--- Text under study ---
----------------

Donovan has claimed that cutting funding to Planned Parenthood would benefit American women and children, despite research proving that PP centers are better equipped to provide a family planning safety net, with timely and high-quality contraceptive care to more women than any other publicly funded providers. He also claimed that legalizing gay marriage would “accelerate the weakening of civil society,” demonizing the LGBTQ community and advocating against their equal rights.
Stephen M. Billy. Billy was hired as CLI’s executive director in 2021. He worked for the Trump administration from 2017-2020 in various capacities, including as a senior advisor at the White House Office of Management and Budget, deputy chief of staff at the Office of Personnel Management, and deputy chief of staff at the Bureau of Industry and Security.
David Prentice. Prentice is CLI’s former vice president of research and was listed as such in the most recently available IRS filings, but is currently listed as a “guest contributor” on CLI’s website. As a biochemist he has advocated against the use of stem cells and fetal tissue in research and spread disinformation on this topic when he testified before Congress in 2018.
James Studnicki: Studnicki is the vice president and director of data analytics at CLI and is at the center of the recently-discredited and retracted studies used to attack access to mifepristone in the Alliance for Hippocratic Medicine v. FDA case. Studnicki was the lead author on the studies relied on by Michael Kacsmaryk in his decision against the FDA’s approval of mifepristone more than two decades ago.
Following Sage’s retraction of Studnick’s studies, SBA-PLA/CLI went into damage control mode and launched a website filled with anti-abortion claims called https://assaultonscience.org/
The website includes call to action items and a disproportionate emphasis on the “undisclosed conflicts of interest” charge made by Sage. The site also accuses Sage and other scientific journals of being funded by pro-abortion groups, claiming that is why their scientifically unsound research was retracted.

----------------

--- Given data ---
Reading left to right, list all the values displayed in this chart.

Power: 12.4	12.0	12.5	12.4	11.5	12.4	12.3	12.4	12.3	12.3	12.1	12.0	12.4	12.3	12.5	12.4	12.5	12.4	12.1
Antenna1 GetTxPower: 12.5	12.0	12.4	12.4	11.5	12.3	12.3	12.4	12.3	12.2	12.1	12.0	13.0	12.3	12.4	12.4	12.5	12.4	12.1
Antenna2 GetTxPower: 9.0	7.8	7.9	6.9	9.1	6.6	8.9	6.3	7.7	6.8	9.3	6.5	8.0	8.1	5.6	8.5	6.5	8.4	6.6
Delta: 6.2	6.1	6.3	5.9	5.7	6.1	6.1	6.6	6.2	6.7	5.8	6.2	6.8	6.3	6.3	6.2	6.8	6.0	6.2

----------------

--- What to work on ---
1. Copy the passage on CLI staff from "Donovan has claimed" up to and including "Industry and Security.".
2. According to the passage on CLI staff, in what year was Stephen M. Billy hired as CLI's executive director?
3. Pick up the passage on CLI staff after its final sentence and continue writing it.

--- Answers given ---
1.
Donovan has claimed that cutting funding to Planned Parenthood would benefit American women and children, despite research proving that PP centers are better equipped to provide a family planning safety net, with timely and high-quality contraceptive care to more women than any other publicly funded providers. He also claimed that legalizing gay marriage would “accelerate the weakening of civil society,” demonizing the LGBTQ community and advocating against their equal rights.
Stephen M. Billy. Billy was hired as CLI’s executive director in 2021. He worked for the Trump administration from 2017-2020 in various capacities, including as a senior advisor at the White House Office of Management and Budget, deputy chief of staff at the Office of Personnel Management, and deputy chief of staff at the Bureau of Industry and Security.

2. 2021

3.
Ingrid Skop. Skop is described as CLI’s “director for medical affairs.” She has also spread misinformation on the effectiveness of the over-the-counter contraceptive pill and falsely conflated contraceptive pills with abortifacients. In an interview, Skop—the same doctor who testified in support of Texas’ extreme anti-abortion law—claimed that there are safety concerns with Opill as an “abortifacient,” even though Opill is not an abortifacient. Its purpose is to stop pregnancy from occurring, not eliminate pregnancies.
Notably, CLI has also spun information about “crisis pregnancy centers” (CPCs). CPCs, which have been funded by anti-abortion hedge funders like Sean Fieler have frequently been accused of misrepresenting themselves as medical centers that provide abortion care to lure people who are pregnant and considering abortion. CPCs have repeatedly been accused of using misinformation about biology and treatment as well as manipulative emotional tactics to pressure Americans not to exercise their right to abortion.
Despite that track record, CLI claimed in an NBC News interview that CPCs give people “accurate information on adoption, parenting education classes, and prenatal health services.” NBC made a note in the article that SBA/CLI “does not fund or manage CPCs.” However, in 2022, SBA-PLA registered a nonstock corporation entity under a fictitious name, “HER Plan,” which connects people to CPCs and other anti-abortion groups in the states.